* _Assigned task_:
Everything in the data except the pictures belongs in your answer, copied exactly.

* _Material provided_:

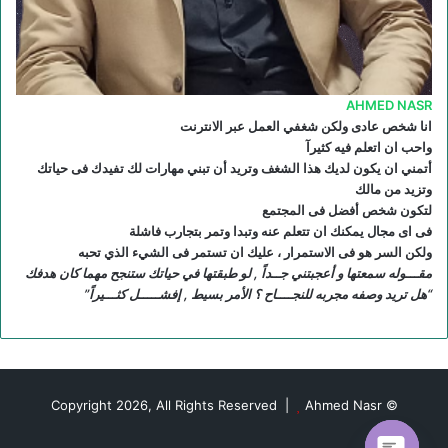
S
AHMED NASR
انا شخص عادى ولكن شغفي العمل عبر الانترنت
واحب ان اتعلم فيه كثيرآ
أتمني ان يكون لديك هذا الشغف وتريد أن تبني مهارات لك تفيدك فى حياتك
وتزيد من مالك
لتكون شخص أفضل فى المجتمع
فى اى مجال يمكنك ان تتعلم عنه وتبدا وتمر بتجارب فاشلة
ولكن السر هو فى الاستمرار ، عليك ان تستمر فى الشيء الذي تحبه
مقـــوله سمعتها و أعجبتني جــداً , لو طبقتها في حياتك ستنجح مهما كان هدفك
“هل تريد وصفه مجربه للنجــــاح ؟ الأمر بسيط , إفشـــــل كثـــيراً”
Ahmed Nasr
© Copyright 2026, All Rights Reserved |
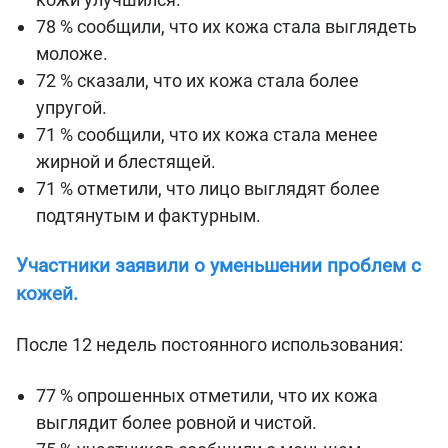
78 % сообщили, что их кожа стала выглядеть
моложе.
72 % сказали, что их кожа стала более
упругой.
71 % сообщили, что их кожа стала менее
жирной и блестящей.
71 % отметили, что лицо выглядят более
подтянутым и фактурным.
Участники заявили о уменьшении проблем с
кожей.
После 12 недель постоянного использования:
77 % опрошенных отметили, что их кожа
выглядит более ровной и чистой.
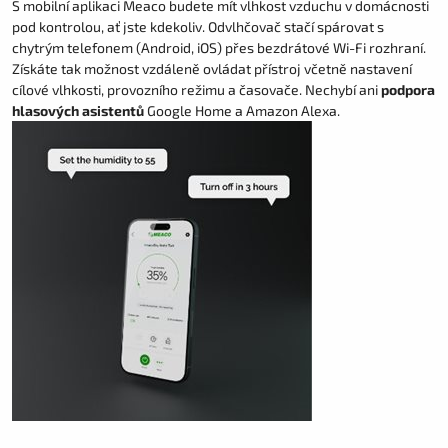
S mobilní aplikaci Meaco budete mít vlhkost vzduchu v domácnosti
pod kontrolou, ať jste kdekoliv. Odvlhčovač stačí spárovat s
chytrým telefonem (Android, iOS) přes bezdrátové Wi-Fi rozhraní.
Získáte tak možnost vzdáleně ovládat přístroj včetně nastavení
cílové vlhkosti, provozního režimu a časovače. Nechybí ani
podpora
hlasových asistentů
Google Home a Amazon Alexa.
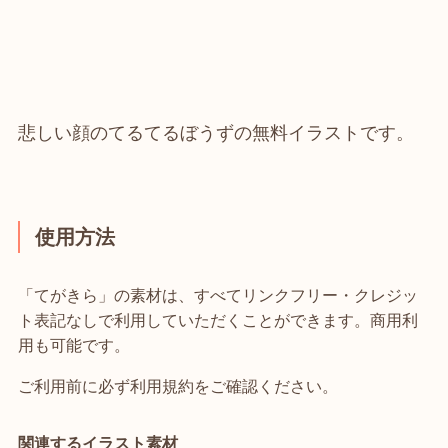
悲しい顔のてるてるぼうずの無料イラストです。
使用方法
「てがきら」の素材は、すべてリンクフリー・クレジッ
ト表記なしで利用していただくことができます。商用利
用も可能です。
ご利用前に必ず利用規約をご確認ください。
関連するイラスト素材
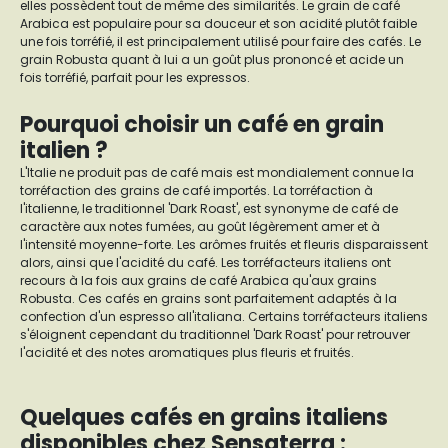
elles possèdent tout de même des similarités. Le grain de café
Arabica est populaire pour sa douceur et son acidité plutôt faible
une fois torréfié, il est principalement utilisé pour faire des cafés. Le
grain Robusta quant à lui a un goût plus prononcé et acide un
fois torréfié, parfait pour les expressos.
Pourquoi choisir un café en grain
italien ?
L'Italie ne produit pas de café mais est mondialement connue la
torréfaction des grains de café importés. La torréfaction à
l'italienne, le traditionnel 'Dark Roast', est synonyme de café de
caractère aux notes fumées, au goût légèrement amer et à
l'intensité moyenne-forte. Les arômes fruités et fleuris disparaissent
alors, ainsi que l'acidité du café. Les torréfacteurs italiens ont
recours à la fois aux grains de café Arabica qu'aux grains
Robusta. Ces cafés en grains sont parfaitement adaptés à la
confection d'un espresso all'italiana. Certains torréfacteurs italiens
s'éloignent cependant du traditionnel 'Dark Roast' pour retrouver
l'acidité et des notes aromatiques plus fleuris et fruités.
Quelques cafés en grains italiens
disponibles chez Sensaterra :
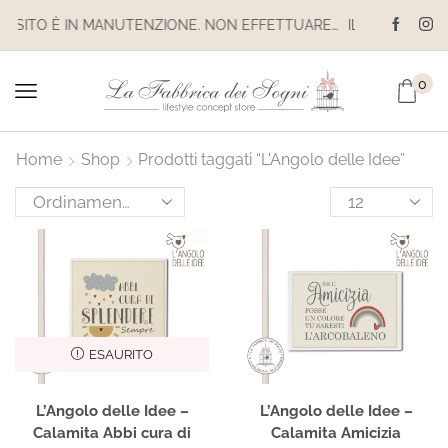
IL SITO È IN MANUTENZIONE. NON EFFETTUARE ACQUISTI. LE SPEDIZIONI SONO SOSPESE
0
Home
Shop
Prodotti taggati “L'Angolo delle Idee”
ESAURITO
L’Angolo delle Idee –
L’Angolo delle Idee –
Calamita Abbi cura di
Calamita Amicizia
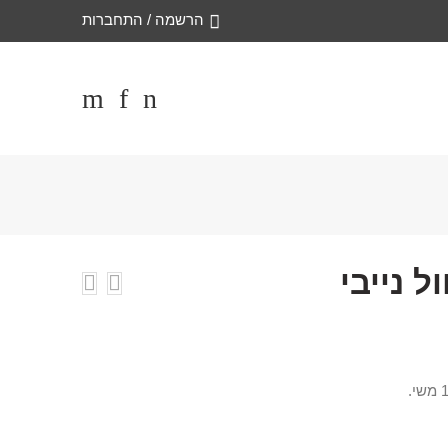
הרשמה / התחברות
 נייבי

* _Solution to this exercise_:
S
AHMED NASR
انا شخص عادى ولكن شغفي العمل عبر الانترنت
واحب ان اتعلم فيه كثيرآ
أتمني ان يكون لديك هذا الشغف وتريد أن تبني مهارات لك تفيدك فى حياتك
وتزيد من مالك
لتكون شخص أفضل فى المجتمع
فى اى مجال يمكنك ان تتعلم عنه وتبدا وتمر بتجارب فاشلة
ولكن السر هو فى الاستمرار ، عليك ان تستمر فى الشيء الذي تحبه
مقـــوله سمعتها و أعجبتني جــداً , لو طبقتها في حياتك ستنجح مهما كان هدفك
“هل تريد وصفه مجربه للنجــــاح ؟ الأمر بسيط , إفشـــــل كثـــيراً”
Ahmed Nasr
© Copyright 2026, All Rights Reserved |
78 % сообщили, что их кожа стала выглядеть
моложе.
72 % сказали, что их кожа стала более
упругой.
71 % сообщили, что их кожа стала менее
жирной и блестящей.
71 % отметили, что лицо выглядят более
подтянутым и фактурным.
Участники заявили о уменьшении проблем с
кожей.
После 12 недель постоянного использования:
77 % опрошенных отметили, что их кожа
выглядит более ровной и чистой.
S mobilní aplikaci Meaco budete mít vlhkost vzduchu v domácnosti
pod kontrolou, ať jste kdekoliv. Odvlhčovač stačí spárovat s
chytrým telefonem (Android, iOS) přes bezdrátové Wi-Fi rozhraní.
Získáte tak možnost vzdáleně ovládat přístroj včetně nastavení
cílové vlhkosti, provozního režimu a časovače. Nechybí ani
podpora
hlasových asistentů
Google Home a Amazon Alexa.
悲しい顔のてるてるぼうずの無料イラストです。
使用方法
「てがきら」の素材は、すべてリンクフリー・クレジッ
ト表記なしで利用していただくことができます。商用利
用も可能です。
ご利用前に必ず利用規約をご確認ください。
関連するイラスト素材
elles possèdent tout de même des similarités. Le grain de café
Arabica est populaire pour sa douceur et son acidité plutôt faible
une fois torréfié, il est principalement utilisé pour faire des cafés. Le
grain Robusta quant à lui a un goût plus prononcé et acide un
fois torréfié, parfait pour les expressos.
Pourquoi choisir un café en grain
italien ?
L'Italie ne produit pas de café mais est mondialement connue la
torréfaction des grains de café importés. La torréfaction à
l'italienne, le traditionnel 'Dark Roast', est synonyme de café de
caractère aux notes fumées, au goût légèrement amer et à
l'intensité moyenne-forte. Les arômes fruités et fleuris disparaissent
alors, ainsi que l'acidité du café. Les torréfacteurs italiens ont
recours à la fois aux grains de café Arabica qu'aux grains
Robusta. Ces cafés en grains sont parfaitement adaptés à la
confection d'un espresso all'italiana. Certains torréfacteurs italiens
s'éloignent cependant du traditionnel 'Dark Roast' pour retrouver
l'acidité et des notes aromatiques plus fleuris et fruités.
Quelques cafés en grains italiens
disponibles chez Sensaterra :
IL SITO È IN MANUTENZIONE. NON EFFETTUARE ACQUISTI. LE SPEDIZIONI SONO SOSPESE
0
Home
Shop
Prodotti taggati “L'Angolo delle Idee”
ESAURITO
L’Angolo delle Idee –
L’Angolo delle Idee –
Calamita Abbi cura di
Calamita Amicizia
הרשמה / התחברות
 נייבי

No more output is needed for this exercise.